Je suis accoudé à une table depuis plusieurs minutes déjà à observer du coin de l’œil ces guerriers s’enivrer de leur piquette frelatée. Moi je suis venu là pour guetter la venue du Seigneur devant une ration de purée de blé. Le Maître viendra saluer ses troupes, les angelots qui m’ont charrié m’en ont fait la promesse. Je suis obligé de supporter les palabres d’ivrognes relatant de combats héroïques qui n’ont jamais eu lieu. Ces soldats sont les survivants, ce sont donc les plus lâches. Et vas y que ça parle de géants qu’ils ont soit disant étripé. Et le maigrelet qui se targue d’avoir pourfendu plus de trente ennemis aujourd’hui. Le plus joufflu qui prétend en avoir éventré le double. Fabulateurs. Ca m’énerve.

Je commande une autre ration qu’on me refuse. Les guerriers chantent des chansons paillardes. Ils sont tellement abrutis par l’alcool que ça leur ronge la raison, ils ne savent plus ce qu’ils chantent... Certains entament un hymne alors que d’autres s’époumonent sur une ode… Aucun ne suit les mêmes paroles, et tout se transforme vite en cacophonie satanique. S’ils passent leurs nuits à s’enivrer dans les tavernes comment peuvent ils mener bataille ? Les plus vaillants et les plus nobles paient de leur vie pour que survivent ces parasites… Qu’ils sont hideux à laper leurs rations et japper comme des chiens !

Je m’en vais leur rappeler, moi, quels sont leurs vrais devoirs de chrétiens… Ils veulent des chants, je m’en vais leur réciter des prières de Saint Jean… En voilà de vraies valeurs saines. Ca ces jouvenceaux, ils ne peuvent pas le comprendre, ils n’ont pas connu les vrais combats, ceux qu’on mène tous les jours contre la vie… Les seuls champs de bataille sont ceux qu’on doit mener jusqu’aux récoltes. Nous autres, serfs, y versons bien plus de sueur qu’eux de sang sur les leurs. Comment saisiraient-ils toute la portée des épîtres, les souffrances que ça évoque. Les Hommes. Avec un grand H. Les vrais. Ils ne m’entendent pas bien sur, leurs chants grivois couvrent mes prières… Peut-être est ce mieux ainsi ? Ils doivent combattre demain… Ils doivent pêcher… Ils sont déjà damnés et peupleront les enfers bientôt… Ce sont des chiens ! Des chiens ! Tiens mon voisin de tablée est d’accord avec moi. Pas tant par la parole car il se tient muet mais plutôt par l’apparence… Voilà que ses poils s’hérissent et couvrent son visage, que sa mâchoire fend ses lèvres et s’allonge laissant poindre deux horribles canines… Foutredieu ! C’est un lycanthrope ! Voila qui explique la présence de toutes ces mouches… Je prie dans ma tête pour ne pas qu’il me remarque.

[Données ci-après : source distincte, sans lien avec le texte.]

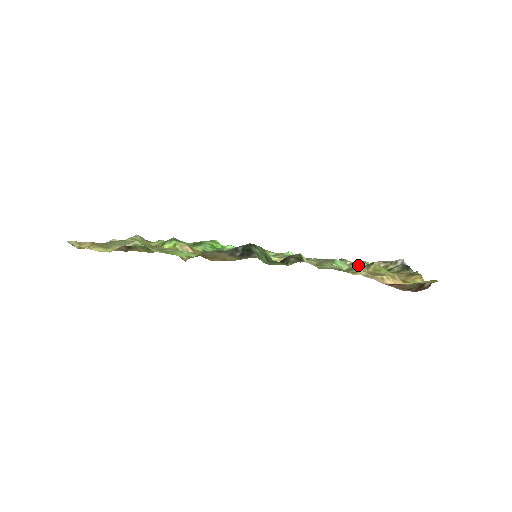
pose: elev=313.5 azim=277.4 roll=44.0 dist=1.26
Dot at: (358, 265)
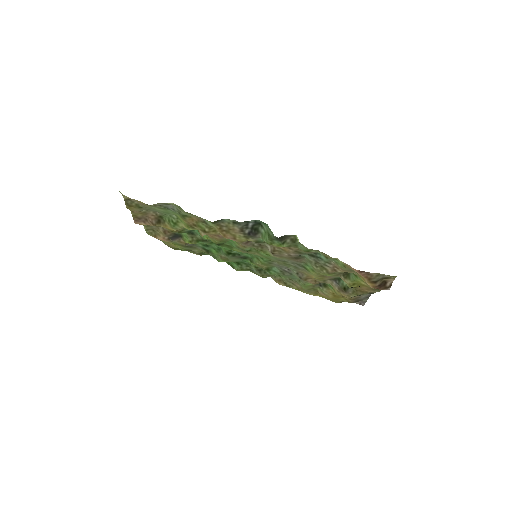
Dot at: (337, 276)
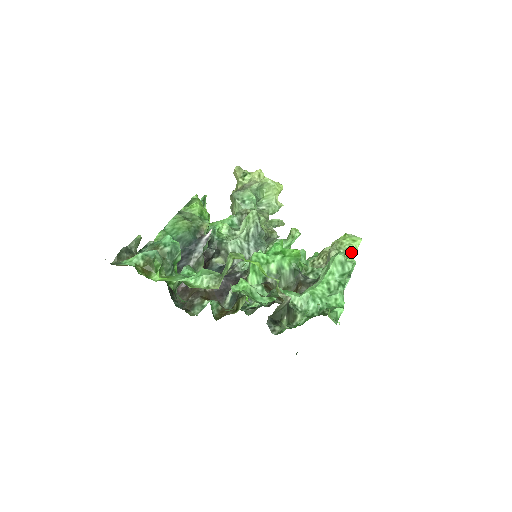
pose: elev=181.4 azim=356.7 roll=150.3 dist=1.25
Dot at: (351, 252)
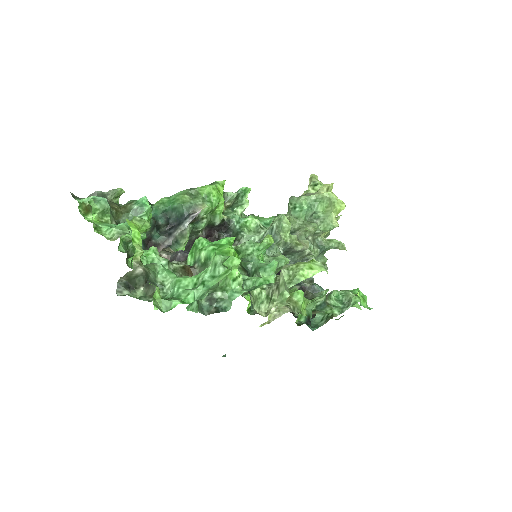
Dot at: (297, 277)
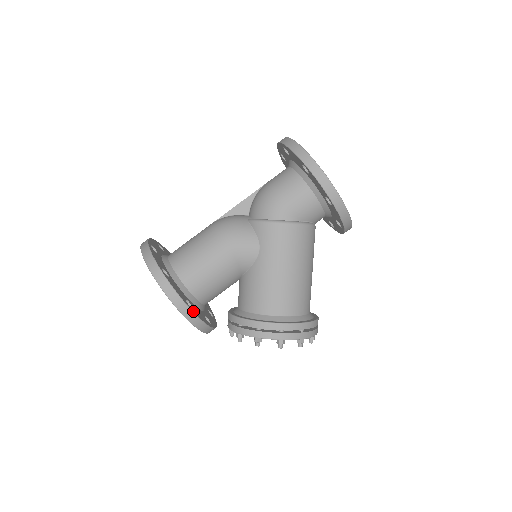
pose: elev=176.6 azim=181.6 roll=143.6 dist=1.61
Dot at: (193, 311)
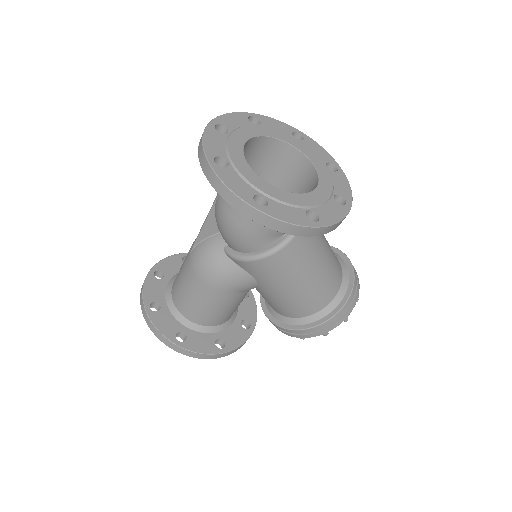
Dot at: (228, 350)
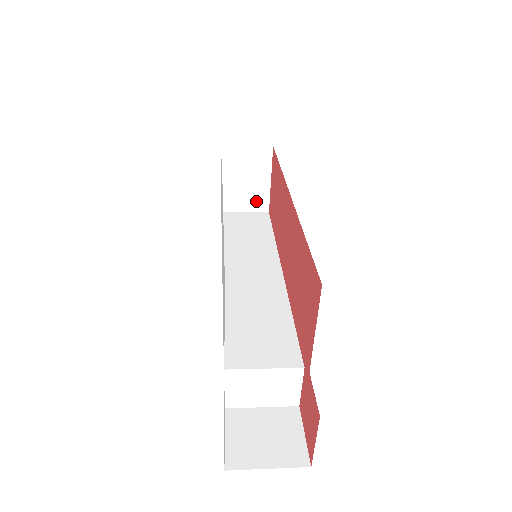
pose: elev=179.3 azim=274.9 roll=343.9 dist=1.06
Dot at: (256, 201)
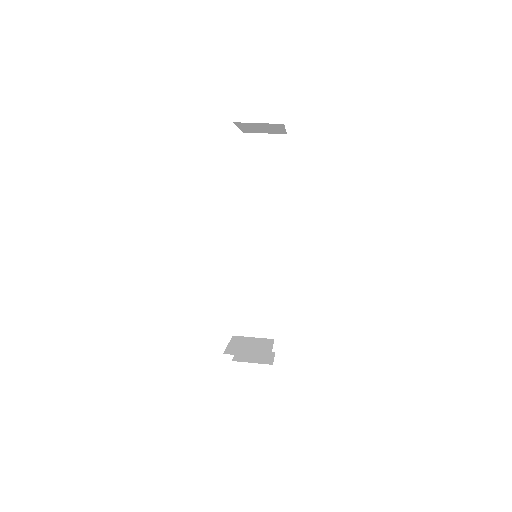
Dot at: (274, 132)
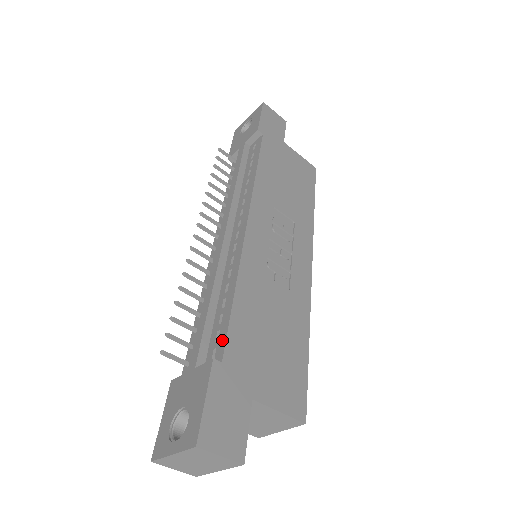
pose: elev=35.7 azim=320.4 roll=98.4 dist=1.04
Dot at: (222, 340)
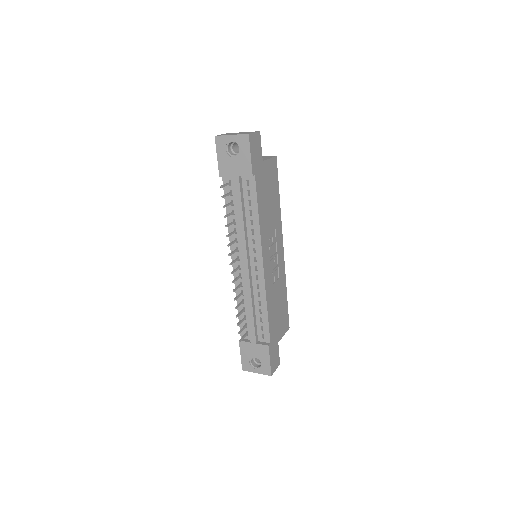
Dot at: (267, 333)
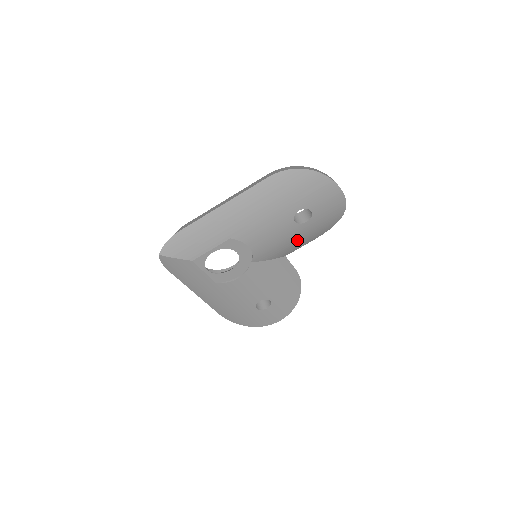
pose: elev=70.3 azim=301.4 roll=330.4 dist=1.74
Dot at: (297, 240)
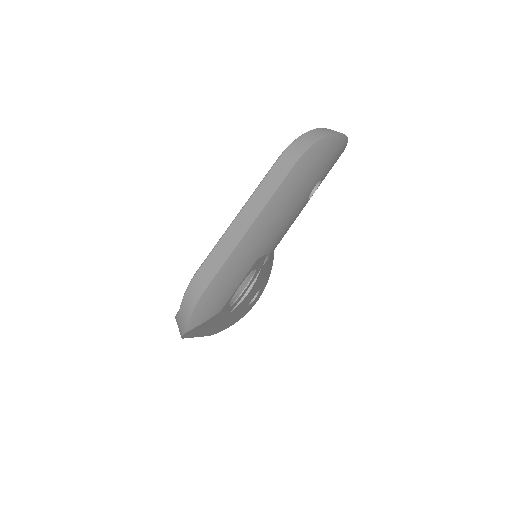
Dot at: occluded
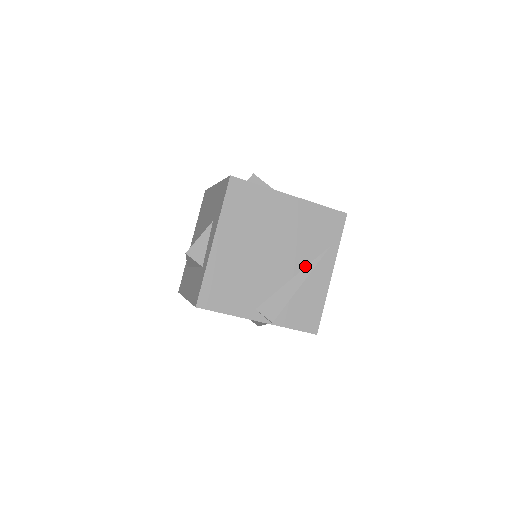
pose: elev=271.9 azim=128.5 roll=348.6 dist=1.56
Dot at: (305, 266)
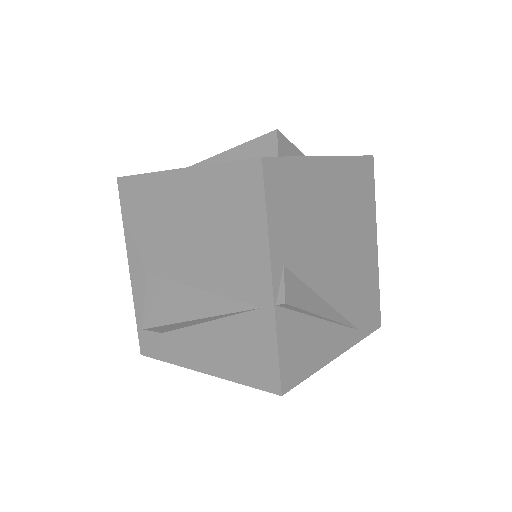
Dot at: (337, 309)
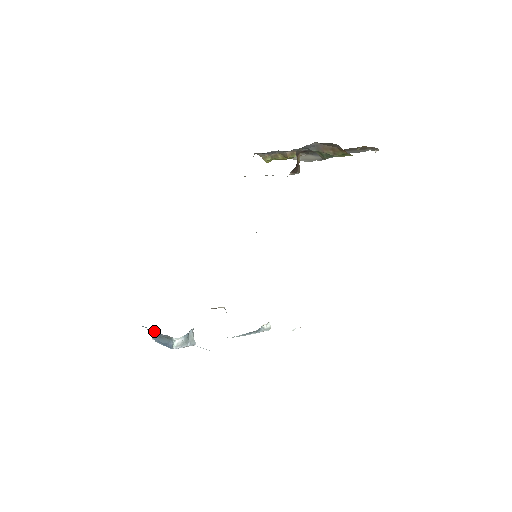
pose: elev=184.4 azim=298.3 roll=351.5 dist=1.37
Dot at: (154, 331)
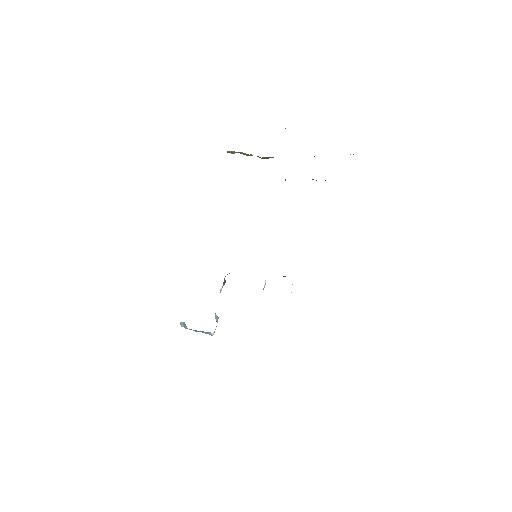
Dot at: (182, 323)
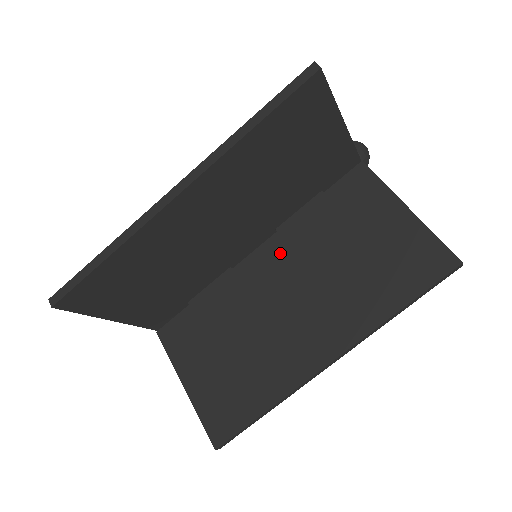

J’ai échappé à ses frères dans les bois… Ce sont les émissaires du Malin… Ils sont là pour qu’échoue ma mission… « Tu ne m’auras pas Satan ! » Je viens d’éborgner l’ennemi avec la cuiller de ma ration… Il s’est effondré sur le sol de pierre et se tord de douleur dans d’horribles cris… Je foule son œil du pied alors qu’il se consume… Toutes les mouches se sont ruées sur son corps affaibli et s’en délectent alors qu’elles se convertissent en feux follets… J’avance par saccades pour sortir de ce lieu maudit alors que la réalité tourbillonne à chacun de mes pas. J’en ai la nausée… VADE RETRO ! VADE RETRO !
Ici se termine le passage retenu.